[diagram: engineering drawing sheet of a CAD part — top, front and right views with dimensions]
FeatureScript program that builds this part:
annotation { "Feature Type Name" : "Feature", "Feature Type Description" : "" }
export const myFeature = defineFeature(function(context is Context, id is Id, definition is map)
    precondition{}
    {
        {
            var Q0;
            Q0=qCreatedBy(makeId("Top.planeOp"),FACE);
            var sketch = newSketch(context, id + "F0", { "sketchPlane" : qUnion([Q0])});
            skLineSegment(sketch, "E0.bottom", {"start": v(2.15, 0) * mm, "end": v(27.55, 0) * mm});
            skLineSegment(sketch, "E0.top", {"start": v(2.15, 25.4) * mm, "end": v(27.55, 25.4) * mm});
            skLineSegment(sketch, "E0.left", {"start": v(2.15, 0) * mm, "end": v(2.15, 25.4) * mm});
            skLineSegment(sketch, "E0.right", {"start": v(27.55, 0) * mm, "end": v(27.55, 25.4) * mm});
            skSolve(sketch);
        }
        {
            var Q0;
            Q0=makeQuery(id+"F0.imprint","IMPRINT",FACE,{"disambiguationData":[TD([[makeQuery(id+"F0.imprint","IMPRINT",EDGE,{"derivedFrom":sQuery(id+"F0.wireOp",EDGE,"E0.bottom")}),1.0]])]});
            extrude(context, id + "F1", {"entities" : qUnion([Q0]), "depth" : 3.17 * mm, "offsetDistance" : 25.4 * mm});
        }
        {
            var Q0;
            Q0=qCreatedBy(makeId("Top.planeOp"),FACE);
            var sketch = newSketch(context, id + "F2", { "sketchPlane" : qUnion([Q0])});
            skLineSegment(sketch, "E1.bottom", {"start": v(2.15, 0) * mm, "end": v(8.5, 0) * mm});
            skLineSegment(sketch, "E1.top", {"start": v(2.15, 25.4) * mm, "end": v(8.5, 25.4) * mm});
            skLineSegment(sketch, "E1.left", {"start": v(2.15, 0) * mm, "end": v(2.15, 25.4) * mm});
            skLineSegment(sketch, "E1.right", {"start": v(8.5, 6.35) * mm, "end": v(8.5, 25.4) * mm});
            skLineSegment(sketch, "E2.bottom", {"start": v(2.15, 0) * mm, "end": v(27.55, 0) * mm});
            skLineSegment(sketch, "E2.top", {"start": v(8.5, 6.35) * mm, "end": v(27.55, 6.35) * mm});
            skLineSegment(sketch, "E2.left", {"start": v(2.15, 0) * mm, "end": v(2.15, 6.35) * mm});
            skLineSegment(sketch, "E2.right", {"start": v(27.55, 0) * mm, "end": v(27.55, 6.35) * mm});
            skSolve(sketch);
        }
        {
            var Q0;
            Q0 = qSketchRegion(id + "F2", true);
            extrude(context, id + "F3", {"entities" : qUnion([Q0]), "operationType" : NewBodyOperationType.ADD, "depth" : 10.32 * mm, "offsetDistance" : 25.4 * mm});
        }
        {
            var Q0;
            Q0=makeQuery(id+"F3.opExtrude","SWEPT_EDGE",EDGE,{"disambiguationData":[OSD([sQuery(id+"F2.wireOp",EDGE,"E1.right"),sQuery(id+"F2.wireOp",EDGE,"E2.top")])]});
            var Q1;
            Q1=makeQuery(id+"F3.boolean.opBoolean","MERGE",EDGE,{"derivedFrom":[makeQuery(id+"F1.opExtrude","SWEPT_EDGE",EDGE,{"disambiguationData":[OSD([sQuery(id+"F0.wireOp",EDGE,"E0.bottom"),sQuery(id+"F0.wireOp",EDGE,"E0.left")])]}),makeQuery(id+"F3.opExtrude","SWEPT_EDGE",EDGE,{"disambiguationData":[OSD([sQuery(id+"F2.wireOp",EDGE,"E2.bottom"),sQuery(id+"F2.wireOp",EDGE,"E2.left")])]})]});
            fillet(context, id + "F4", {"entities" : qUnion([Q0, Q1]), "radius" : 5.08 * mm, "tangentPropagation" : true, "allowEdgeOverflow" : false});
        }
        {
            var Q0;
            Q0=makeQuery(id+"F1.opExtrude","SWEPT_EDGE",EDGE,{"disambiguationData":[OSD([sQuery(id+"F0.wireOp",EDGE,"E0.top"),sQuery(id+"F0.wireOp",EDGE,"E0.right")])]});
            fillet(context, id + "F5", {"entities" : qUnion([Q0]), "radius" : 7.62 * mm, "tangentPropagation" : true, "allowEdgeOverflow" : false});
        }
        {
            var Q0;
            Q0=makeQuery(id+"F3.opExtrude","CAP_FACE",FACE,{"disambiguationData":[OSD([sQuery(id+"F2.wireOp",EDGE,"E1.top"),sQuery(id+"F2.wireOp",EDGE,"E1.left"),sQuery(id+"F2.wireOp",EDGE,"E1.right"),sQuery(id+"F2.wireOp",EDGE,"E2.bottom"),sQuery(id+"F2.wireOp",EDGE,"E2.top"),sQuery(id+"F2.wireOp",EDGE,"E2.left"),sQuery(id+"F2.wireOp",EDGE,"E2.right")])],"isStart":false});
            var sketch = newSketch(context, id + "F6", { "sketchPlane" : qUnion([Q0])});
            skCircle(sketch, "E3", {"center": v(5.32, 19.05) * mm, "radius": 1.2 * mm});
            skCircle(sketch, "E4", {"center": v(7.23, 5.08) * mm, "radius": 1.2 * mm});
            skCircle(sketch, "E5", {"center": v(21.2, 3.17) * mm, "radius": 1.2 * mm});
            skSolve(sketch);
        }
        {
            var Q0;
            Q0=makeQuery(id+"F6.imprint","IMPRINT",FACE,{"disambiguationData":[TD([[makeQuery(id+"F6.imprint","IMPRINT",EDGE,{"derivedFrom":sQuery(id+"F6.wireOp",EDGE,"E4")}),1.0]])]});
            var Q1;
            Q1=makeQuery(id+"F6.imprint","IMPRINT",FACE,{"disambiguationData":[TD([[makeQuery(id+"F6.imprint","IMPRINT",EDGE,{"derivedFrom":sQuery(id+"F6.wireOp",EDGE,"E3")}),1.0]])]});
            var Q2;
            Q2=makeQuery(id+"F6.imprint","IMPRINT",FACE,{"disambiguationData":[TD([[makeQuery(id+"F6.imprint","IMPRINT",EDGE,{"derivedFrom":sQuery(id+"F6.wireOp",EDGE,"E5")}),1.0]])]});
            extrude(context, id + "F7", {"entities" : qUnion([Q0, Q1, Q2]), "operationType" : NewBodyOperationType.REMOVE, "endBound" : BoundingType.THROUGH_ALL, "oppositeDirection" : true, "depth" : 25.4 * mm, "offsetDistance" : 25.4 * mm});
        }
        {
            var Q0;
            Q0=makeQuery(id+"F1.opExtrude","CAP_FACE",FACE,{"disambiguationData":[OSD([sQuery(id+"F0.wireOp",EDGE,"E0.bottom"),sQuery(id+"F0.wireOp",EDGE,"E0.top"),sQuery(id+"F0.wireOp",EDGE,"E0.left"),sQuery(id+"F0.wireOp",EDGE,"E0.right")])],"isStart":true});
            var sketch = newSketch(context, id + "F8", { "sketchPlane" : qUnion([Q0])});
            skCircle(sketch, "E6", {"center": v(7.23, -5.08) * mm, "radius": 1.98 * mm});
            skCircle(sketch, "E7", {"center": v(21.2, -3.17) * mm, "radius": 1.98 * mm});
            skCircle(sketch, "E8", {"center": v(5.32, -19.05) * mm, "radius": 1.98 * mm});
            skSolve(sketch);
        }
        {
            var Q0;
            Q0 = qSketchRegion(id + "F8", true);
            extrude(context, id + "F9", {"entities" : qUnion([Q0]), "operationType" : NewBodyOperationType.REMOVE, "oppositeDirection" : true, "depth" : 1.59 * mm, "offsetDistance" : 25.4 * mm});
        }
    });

....................

**Problem to solve**
Pull out every line of the records that contains the string "qSketchRegion", treating uppercase and lowercase as different.

**Response for this exercise**
            Q0 = qSketchRegion(id + "F2", true);
            Q0 = qSketchRegion(id + "F8", true);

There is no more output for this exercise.